Caffe源码-LossLayer类(上)
LossLayer类简介
LossLayer类是caffe中各种loss layer的基类,本身并不涉及网络的loss的具体计算,只是规定loss layer的一些通用属性,如输出blob的loss权重默认为1,预测数据与标签数据的维度匹配等。
loss_layer.cpp源码
template <typename Dtype>
void LossLayer<Dtype>::LayerSetUp(
const vector<Blob<Dtype>*>& bottom, const vector<Blob<Dtype>*>& top) {
// LossLayers have a non-zero (1) loss by default.
if (this->layer_param_.loss_weight_size() == 0) { //loss layer默认权重为1
this->layer_param_.add_loss_weight(Dtype(1)); //layer param中未设置则置为1
}
}
template <typename Dtype>
void LossLayer<Dtype>::Reshape(
const vector<Blob<Dtype>*>& bottom, const vector<Blob<Dtype>*>& top) {
CHECK_EQ(bottom[0]->shape(0), bottom[1]->shape(0))
<< "The data and label should have the same first dimension."; //第0维的值必须相等
vector<int> loss_shape(0); // Loss layers output a scalar; 0 axes.
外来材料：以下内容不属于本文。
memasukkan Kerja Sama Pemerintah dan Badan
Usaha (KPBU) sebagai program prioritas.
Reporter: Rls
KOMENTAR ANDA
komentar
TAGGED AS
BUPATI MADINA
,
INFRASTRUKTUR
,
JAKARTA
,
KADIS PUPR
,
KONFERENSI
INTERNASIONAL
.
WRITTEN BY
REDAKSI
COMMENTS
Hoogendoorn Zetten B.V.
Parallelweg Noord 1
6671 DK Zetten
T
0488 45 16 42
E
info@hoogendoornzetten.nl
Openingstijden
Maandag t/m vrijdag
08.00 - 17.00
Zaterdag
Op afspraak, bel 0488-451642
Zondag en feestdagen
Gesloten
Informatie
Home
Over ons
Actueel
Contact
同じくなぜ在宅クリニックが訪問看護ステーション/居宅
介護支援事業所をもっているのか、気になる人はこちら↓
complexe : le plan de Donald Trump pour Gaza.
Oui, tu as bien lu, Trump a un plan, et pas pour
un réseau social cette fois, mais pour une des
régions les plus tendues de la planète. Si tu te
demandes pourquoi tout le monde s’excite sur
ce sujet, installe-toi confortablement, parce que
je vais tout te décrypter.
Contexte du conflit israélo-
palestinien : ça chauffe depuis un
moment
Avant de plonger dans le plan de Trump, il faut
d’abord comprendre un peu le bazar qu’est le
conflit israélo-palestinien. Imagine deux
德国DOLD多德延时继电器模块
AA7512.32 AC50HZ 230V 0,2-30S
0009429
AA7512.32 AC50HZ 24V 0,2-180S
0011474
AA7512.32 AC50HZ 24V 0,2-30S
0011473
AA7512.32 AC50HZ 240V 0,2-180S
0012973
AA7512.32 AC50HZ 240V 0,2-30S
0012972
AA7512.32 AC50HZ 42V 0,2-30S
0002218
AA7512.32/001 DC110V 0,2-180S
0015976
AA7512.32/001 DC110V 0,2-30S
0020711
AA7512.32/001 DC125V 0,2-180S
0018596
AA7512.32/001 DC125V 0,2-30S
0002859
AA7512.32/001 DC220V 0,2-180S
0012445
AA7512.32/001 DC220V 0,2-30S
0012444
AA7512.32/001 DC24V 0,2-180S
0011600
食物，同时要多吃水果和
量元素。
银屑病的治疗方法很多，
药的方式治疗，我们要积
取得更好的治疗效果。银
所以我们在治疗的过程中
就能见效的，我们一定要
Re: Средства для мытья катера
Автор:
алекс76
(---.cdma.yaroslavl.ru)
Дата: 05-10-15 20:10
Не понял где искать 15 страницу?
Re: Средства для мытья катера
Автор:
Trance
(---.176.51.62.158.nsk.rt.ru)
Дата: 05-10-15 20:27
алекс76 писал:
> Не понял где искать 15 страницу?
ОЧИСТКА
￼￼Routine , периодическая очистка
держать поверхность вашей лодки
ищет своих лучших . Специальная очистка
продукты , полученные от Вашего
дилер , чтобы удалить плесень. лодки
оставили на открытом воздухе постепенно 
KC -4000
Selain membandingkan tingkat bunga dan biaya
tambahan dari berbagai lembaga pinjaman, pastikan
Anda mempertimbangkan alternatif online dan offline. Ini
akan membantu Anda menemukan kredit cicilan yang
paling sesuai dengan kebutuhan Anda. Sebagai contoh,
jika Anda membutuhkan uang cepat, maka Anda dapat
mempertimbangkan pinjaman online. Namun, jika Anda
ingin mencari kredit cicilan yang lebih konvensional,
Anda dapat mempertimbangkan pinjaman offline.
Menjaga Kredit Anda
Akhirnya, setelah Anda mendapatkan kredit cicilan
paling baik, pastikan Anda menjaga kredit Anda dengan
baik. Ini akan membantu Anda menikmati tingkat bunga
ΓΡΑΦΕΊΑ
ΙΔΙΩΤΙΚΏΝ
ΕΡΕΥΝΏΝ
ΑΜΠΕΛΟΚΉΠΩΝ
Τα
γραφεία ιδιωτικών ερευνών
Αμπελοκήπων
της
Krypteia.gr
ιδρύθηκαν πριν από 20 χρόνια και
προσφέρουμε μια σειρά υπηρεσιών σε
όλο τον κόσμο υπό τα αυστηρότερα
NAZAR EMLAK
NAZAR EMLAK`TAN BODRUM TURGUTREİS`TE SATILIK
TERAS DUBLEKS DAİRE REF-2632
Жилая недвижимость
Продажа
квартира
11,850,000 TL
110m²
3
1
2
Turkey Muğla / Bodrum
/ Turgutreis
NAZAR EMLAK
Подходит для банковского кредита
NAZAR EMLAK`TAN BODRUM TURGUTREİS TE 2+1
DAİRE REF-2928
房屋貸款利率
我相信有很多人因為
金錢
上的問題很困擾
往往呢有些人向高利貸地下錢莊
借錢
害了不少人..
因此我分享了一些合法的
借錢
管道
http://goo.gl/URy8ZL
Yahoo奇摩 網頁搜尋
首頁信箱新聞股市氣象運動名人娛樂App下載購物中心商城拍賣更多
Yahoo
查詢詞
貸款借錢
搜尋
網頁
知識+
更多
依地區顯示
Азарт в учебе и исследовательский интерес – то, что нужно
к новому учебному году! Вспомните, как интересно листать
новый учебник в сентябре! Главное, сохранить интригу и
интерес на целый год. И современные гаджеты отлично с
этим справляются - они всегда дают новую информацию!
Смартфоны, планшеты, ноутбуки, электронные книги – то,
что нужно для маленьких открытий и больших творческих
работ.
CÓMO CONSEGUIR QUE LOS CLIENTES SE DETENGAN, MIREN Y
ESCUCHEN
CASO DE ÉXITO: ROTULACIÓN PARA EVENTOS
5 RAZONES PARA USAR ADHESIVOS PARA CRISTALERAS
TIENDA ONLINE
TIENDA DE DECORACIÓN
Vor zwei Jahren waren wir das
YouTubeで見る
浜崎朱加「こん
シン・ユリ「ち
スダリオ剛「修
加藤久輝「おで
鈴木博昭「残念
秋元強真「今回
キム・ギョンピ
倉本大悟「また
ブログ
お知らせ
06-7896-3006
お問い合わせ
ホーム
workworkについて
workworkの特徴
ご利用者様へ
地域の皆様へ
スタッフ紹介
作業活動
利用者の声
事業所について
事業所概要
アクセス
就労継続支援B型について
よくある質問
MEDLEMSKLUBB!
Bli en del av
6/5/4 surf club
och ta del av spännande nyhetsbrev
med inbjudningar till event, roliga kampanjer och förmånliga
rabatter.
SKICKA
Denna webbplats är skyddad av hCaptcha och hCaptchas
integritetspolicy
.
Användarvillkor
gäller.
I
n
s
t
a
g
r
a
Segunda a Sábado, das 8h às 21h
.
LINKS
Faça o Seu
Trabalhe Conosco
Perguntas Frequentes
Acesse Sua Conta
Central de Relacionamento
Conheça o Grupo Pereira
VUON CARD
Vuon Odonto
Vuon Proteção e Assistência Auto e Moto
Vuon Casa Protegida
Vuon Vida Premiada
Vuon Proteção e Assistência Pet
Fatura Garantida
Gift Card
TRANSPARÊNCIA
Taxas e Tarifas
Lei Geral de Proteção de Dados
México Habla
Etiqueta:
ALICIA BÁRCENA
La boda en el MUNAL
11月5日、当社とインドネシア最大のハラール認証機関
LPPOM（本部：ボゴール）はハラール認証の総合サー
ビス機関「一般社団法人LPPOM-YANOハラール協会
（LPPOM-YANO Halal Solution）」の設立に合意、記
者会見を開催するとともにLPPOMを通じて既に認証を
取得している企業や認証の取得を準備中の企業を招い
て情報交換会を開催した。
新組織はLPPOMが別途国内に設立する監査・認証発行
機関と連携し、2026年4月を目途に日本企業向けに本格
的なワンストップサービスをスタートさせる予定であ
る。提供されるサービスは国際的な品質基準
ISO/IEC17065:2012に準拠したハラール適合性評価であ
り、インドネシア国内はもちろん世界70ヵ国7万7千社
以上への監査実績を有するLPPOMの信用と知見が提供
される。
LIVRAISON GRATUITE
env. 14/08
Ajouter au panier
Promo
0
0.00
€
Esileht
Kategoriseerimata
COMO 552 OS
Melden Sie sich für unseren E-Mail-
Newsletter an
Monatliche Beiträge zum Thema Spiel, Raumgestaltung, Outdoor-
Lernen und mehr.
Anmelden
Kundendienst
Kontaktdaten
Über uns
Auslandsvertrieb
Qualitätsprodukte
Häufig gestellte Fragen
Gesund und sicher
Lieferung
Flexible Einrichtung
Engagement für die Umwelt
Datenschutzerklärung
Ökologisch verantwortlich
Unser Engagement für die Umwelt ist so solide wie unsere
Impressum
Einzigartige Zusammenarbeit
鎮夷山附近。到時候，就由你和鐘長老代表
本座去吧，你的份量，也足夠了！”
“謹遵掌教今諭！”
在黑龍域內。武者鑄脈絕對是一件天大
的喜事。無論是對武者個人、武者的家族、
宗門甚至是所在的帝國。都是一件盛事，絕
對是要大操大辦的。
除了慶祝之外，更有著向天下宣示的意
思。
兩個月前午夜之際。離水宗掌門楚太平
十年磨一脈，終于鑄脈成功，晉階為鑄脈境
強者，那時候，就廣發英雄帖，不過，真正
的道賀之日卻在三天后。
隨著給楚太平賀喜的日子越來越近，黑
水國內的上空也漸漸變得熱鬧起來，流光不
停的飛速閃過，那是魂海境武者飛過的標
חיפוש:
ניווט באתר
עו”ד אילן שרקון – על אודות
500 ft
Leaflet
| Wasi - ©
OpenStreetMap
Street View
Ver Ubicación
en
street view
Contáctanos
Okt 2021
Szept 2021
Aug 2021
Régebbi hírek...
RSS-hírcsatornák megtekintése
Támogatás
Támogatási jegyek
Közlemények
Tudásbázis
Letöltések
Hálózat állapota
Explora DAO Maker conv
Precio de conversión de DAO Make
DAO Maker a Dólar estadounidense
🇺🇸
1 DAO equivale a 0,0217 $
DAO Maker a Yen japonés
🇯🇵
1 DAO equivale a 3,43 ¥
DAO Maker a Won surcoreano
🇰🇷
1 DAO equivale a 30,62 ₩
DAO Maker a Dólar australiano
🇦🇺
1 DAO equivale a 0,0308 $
top[0]->Reshape(loss_shape); //调整输出blob的大小,一维,大小为0
}
MultinomialLogisticLossLayer类简介
MultinomialLogisticLossLayer类用于计算单标签的多分类任务的logistic loss,每个数据只允许有一个标签值,但是可以划分成多种类别。
- 第一个输入blob为网络的预测概率,大小\(N \times C \times H \times W\),范围\(\hat{p}_{n,k} \in [0, 1]\),第\(n\)个数据的属于第\(k\)类的预测概率为\(\hat{p}_{n,k}\),且\(\forall n, \sum\limits_{k=1}^K \hat{p}_{n,k} = 1\)
- 其中\(N\)为数据的个数,\(K=C \times H \times W\)为类别总数
- 第二个输入blob为标签值,大小\(N \times 1 \times 1 \times 1\),范围\(l_n \in [0, 1, 2, ..., K - 1]\)之间的整数,数据的真实类别为\(l_n\)。
- 前向计算时,loss的计算公式为: \(E=-\frac{1}{N}\sum\limits_{n=1}^{N} \sum\limits_{k=1}^{K} y_{n,k}*\log \hat{p}_{n,k}= -\frac{1}{N}\sum\limits_{n=1}^{N} \log(\hat{p}_{n,l_n})\)
- \(y_{n,k}\)表示第\(n\)个数据的属于第\(k\)类的真实概率,\(y_{n,k}=\left\{\begin{matrix}1 & k=l_n\\0 & k\neq l_n\end{matrix}\right.\)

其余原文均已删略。